- _Action item_:
Below are some entries. Work out how many of their lines hold the word "menu", and write that number alone.

- _Given records_:

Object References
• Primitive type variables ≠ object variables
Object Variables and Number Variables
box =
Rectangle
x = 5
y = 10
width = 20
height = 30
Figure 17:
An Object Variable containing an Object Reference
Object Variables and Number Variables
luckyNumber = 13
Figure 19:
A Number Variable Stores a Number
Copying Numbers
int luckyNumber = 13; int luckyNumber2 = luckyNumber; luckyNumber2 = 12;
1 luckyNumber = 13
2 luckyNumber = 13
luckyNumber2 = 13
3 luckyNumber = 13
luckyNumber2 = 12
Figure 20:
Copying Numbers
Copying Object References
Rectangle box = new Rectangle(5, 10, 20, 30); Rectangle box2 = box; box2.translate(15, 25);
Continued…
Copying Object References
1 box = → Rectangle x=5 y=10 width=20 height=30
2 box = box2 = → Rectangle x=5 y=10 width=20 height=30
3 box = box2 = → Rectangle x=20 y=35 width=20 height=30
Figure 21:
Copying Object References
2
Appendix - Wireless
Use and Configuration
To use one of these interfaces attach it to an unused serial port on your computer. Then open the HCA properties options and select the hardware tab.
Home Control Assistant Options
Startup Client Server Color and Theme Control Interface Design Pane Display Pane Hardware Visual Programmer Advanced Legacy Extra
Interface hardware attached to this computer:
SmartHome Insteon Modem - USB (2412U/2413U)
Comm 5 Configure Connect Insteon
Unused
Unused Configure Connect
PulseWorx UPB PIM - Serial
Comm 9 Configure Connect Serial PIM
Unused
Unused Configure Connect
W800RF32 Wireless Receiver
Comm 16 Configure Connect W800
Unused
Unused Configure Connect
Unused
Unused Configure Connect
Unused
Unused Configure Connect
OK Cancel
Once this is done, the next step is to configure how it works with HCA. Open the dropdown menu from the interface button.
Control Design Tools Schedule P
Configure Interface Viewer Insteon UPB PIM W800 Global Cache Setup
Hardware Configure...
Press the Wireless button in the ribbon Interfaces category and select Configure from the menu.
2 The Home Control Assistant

- _Completed task_:
2